Reference to the City and Guilds syllabus for cabinet-making shows that the student is required to have a good knowledge of these period styles and their characteristics, as well as an acquaintance with the related influential French designs.

It should be remembered that the City and Guilds examination questions are variously framed. For example, the characteristics of a period may be outlined and the sudent asked to supply the approximate dates thereof—or perhaps the name of the reigning monarch. Another type of question requires a description of the style or styles in vogue at a given date. The subject should, therefore, be studied from all possible angles, particular attention being given to the following:

Period dates: Period Characteristics.

Timbers and materials used: Reigning Monarchs.

Prominent personalities (Architects, Craftsmen, and Designers): Related French Styles.

The following list gives the approximate dates of the various periods. By memorising these the student will have at his disposal a convenient and logical framework for his enquiries.

1500-1603 Tudor.
1603-1649 Jacobean.
1649-1660 Cromwellian.
1702-1714 Queen Anne.
1714-1727 Early Georgian.
1660-1685 Charles II.

**Extracted data:**

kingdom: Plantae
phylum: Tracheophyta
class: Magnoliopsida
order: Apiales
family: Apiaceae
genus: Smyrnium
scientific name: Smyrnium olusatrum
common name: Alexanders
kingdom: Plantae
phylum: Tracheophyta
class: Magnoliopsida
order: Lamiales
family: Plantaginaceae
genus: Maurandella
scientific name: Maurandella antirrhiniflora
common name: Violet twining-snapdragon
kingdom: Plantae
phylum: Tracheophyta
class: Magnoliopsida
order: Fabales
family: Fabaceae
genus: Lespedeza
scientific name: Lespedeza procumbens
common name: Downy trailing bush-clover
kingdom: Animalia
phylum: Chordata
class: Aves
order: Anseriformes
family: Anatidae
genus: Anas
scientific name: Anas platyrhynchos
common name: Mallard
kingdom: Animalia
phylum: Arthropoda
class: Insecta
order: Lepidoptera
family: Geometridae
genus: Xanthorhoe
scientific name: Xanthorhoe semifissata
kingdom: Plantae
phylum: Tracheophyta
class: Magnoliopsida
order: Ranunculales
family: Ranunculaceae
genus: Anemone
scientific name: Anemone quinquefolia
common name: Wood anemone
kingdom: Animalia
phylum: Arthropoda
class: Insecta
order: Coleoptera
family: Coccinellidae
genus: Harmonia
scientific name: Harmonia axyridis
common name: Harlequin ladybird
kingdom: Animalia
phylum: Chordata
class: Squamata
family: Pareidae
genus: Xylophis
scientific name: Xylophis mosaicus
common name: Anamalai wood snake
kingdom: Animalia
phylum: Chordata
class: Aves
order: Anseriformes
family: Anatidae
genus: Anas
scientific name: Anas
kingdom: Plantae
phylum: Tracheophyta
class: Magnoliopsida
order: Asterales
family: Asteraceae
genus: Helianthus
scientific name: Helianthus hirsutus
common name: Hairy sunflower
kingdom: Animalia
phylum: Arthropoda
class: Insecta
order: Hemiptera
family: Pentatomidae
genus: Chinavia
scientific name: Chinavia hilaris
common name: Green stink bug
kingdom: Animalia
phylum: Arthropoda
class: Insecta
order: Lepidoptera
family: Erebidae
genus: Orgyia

**Objective:** Write the next part of the passage on English furniture periods for the cabinet-making syllabus, picking up after its final line. The lines after the cabinet-making passage are separate material and have no connection to it.

**Written response:**
1689-1702 William and Mary
1745-1780 Chippendale.
1760-1792 Adam.
1760-1790 Hepplewhite.
1790-1810 Sheraton.

1589-1610 Henry IV.
1610-1643 Louis XIII.
1643-1715 Louis XIV.
1715-1774 Louis XV.
1774-1793 Louis XVI.
1799-1814 Empire.

It should perhaps be explained that the importance of the French styles lies in their influence upon the English craftsmen and designers, many of whom were obviously thus inspired.

Prior to the fifteenth century furniture, such as there was, seems to have been very primitive. It had little of independent style, but borrowed its characteristics from the ecclesiastical architecture of the time. Surviving examples are recognisable by these Gothic features.

It is in the work that was produced at the end of that century that evidences of changing style are noticeable: nevertheless, it is difficult to differentiate decisively between furniture of the later Gothic, and the work of early Tudor dates. English oak provided the timber for this early woodwork.

The Tudor period was largely an expression of the Renaissance spirit. Beginning in Italy this “new birth” of the Arts spread across the European continent and finally became an inspiration for our own craftsmen. With the reign of Henry VIII partly advanced there was a noticeable development of style. Gothic characteristics persisted, but were enlivened with what was essentially Tudor treatment. Oak was still the exclusive material and embellishment took the form of freely used chip carving, and a limited use of rather primitive inlay.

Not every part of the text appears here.